In contrast, other sources (e.g., flow-regulating impoundments may reduce magnitude or frequency of high flows, which can decrease natural scouring and displacement and increase abundance of taxa with longer life cycles that tend to compete well in more benign physical environments. Decreases in frequency, magnitude, or duration of high flows also may adversely affect floodplain-dependent taxa, if inundation of the floodplain is reduced.
Changes in discharge patterns also may take the form of altered flow variability. The diagram shows increased daily discharge variability (e.g., a dam regulating flow throughout the day to meet hydro-electric demands) and decreased seasonal discharge variability (e.g., a dam may stabilize outflow regardless of seasonal precipitation and/or snowmelt). Seasonal flow stabilization may result in increases in lentic taxa more suited to slow-moving water (e.g., macrophytes), or decreases in taxa relying on discharge-related life cycle cues (e.g., timing of seasonal flow regime shifts). In contrast, increases in daily flow variability may lead to decreases in flow refugia (i.e., slower flow areas where organisms can avoid stormflows) and subsequent scouring and displacement of organisms.
Changes in discharge pattern timing or sequencing may disrupt synchrony between discharges and organism life histories. For example, high flows may serve as a trigger for spawning or migration in certain fish species; if these high flows are prevented (e.g., through regulation), or if high flows occur earlier or later in the season, the cueing and outcome of these behaviors may be altered.
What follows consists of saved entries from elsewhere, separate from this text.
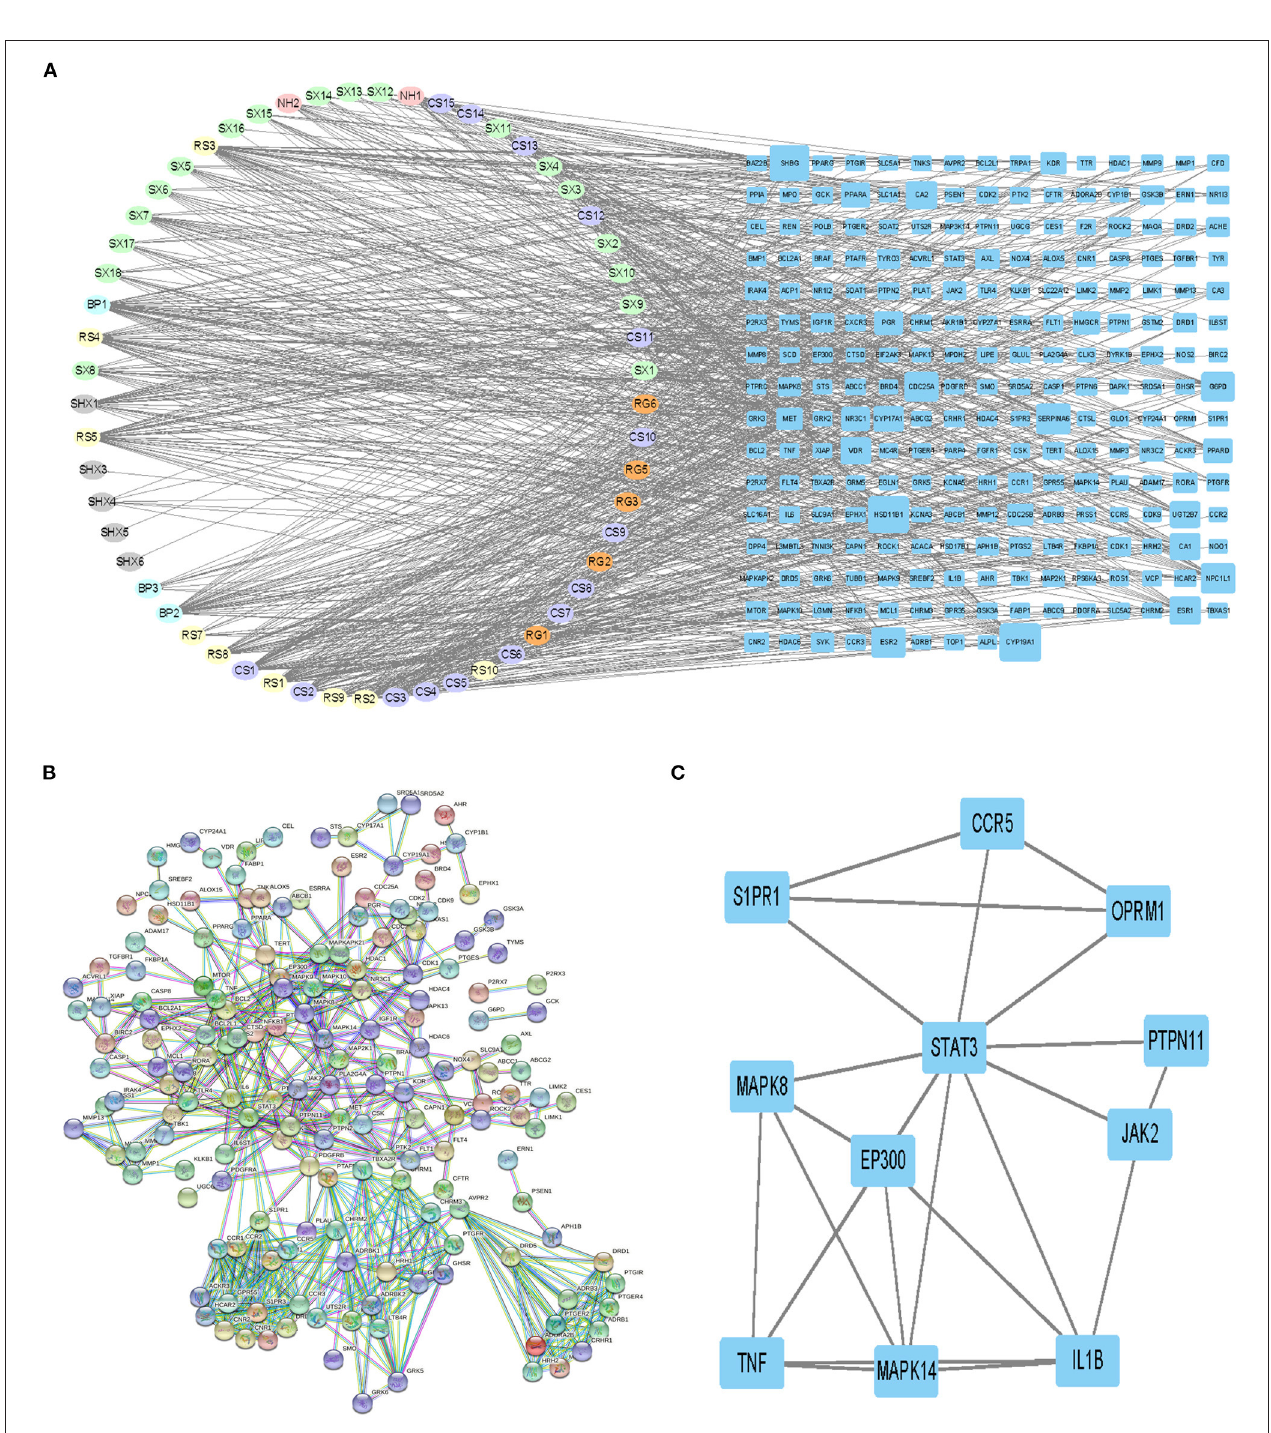
FIGURE 3 | Ingredients–targets network and selecting of primary effective targets by PPI. (A) Network revealing the interaction between ingredients and potential targets. The nodes with different colors in oval shapes represent the different ingredients of SBP. Nodes with blue color in rectangle shapes are the potential targets of SBP on CAD, and the area of each node is positive with their degree. Edges were used to indicate the correlation between different nodes. (B) PPI network diagrams produced by STRING. (C) Network of primary targets of SBP functioning on CAD.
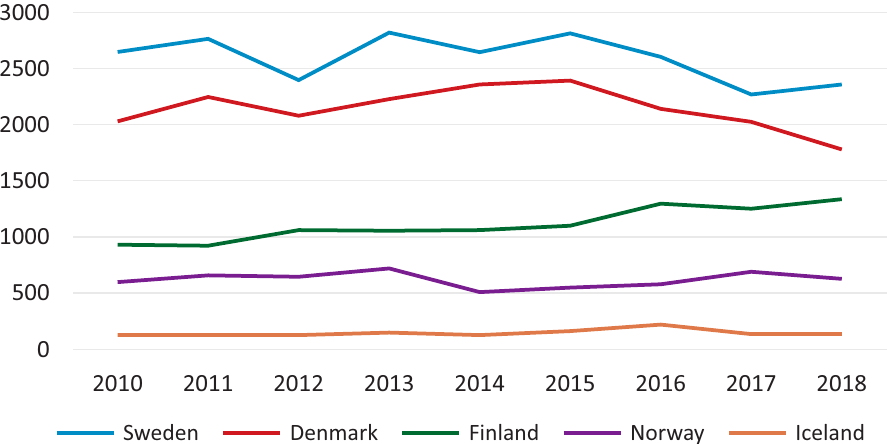
Figure 1. Number of Nordic citizens moving to the UK according to the national statistics data of each sending country, 2010–2018. Sources: Statistics Denmark (2019), Statistics Finland (2019), Statistics Iceland (2019), Statistics Norway (2019), and Statistics Sweden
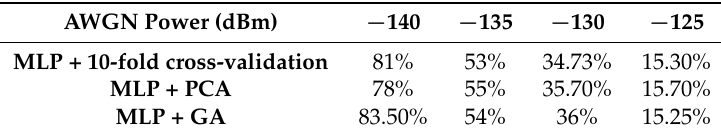
Table 10. ML-based prediction results for AMC1.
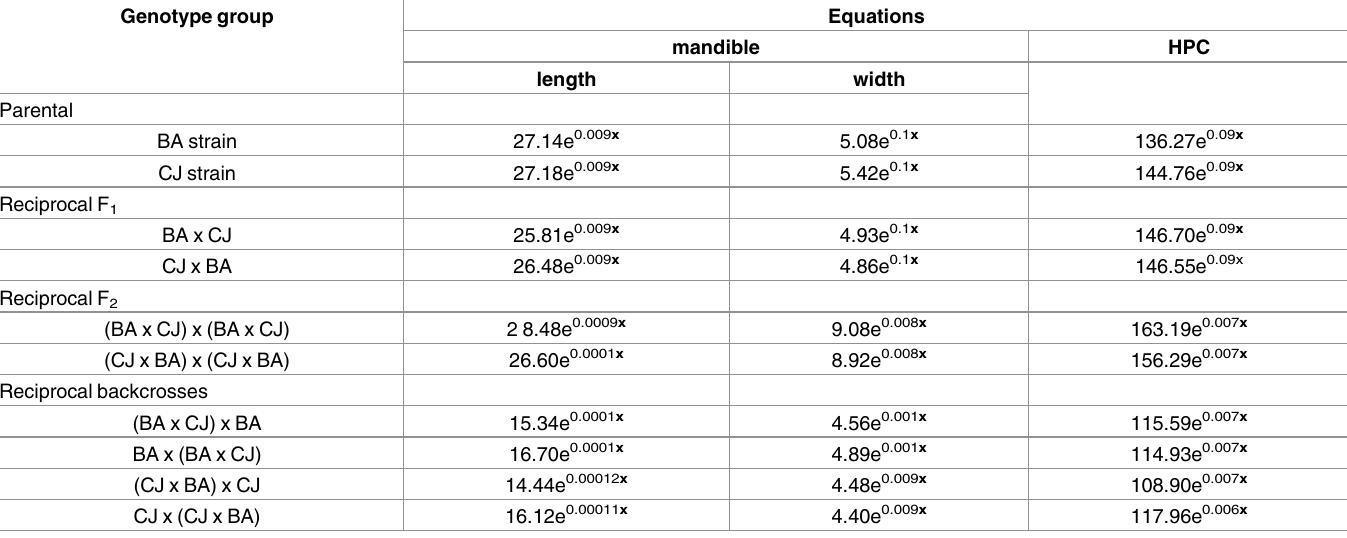
Table 1. Exponential equations computed to the growth in length and width of mandibles and HPC in larvae of the BA and CJ parental strains, reciprocal F 1 , reciprocal F 2 and backcrosses, D . gaucha . The larvae were 24, 48, 72, 96, 120, 144, 168, and 192 h of age (N = 50 individualsper group of genotypes and larval age; see Materialsand methods). For all crosses, the first parent shown is the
At the reach scale, changes in local flow characteristics may include changes in water depth or velocity. Decreases may contribute to biological impairment by decreasing available water column habitat or by leading to increases in lentic taxa and macrophytes. Increases in water velocity and depth may increase scouring and displacement and affect biota via changes in physical habitat, leading to increases in taxa adapted to faster moving water and deeper water column habitats.
Flow alteration, as described above, may increase non-native taxa, decrease EPT taxa, and decrease invertebrate, plant, and fish richness or diversity. Such changes are often characterized as biological impairment, and may be associated with stress from flow alteration.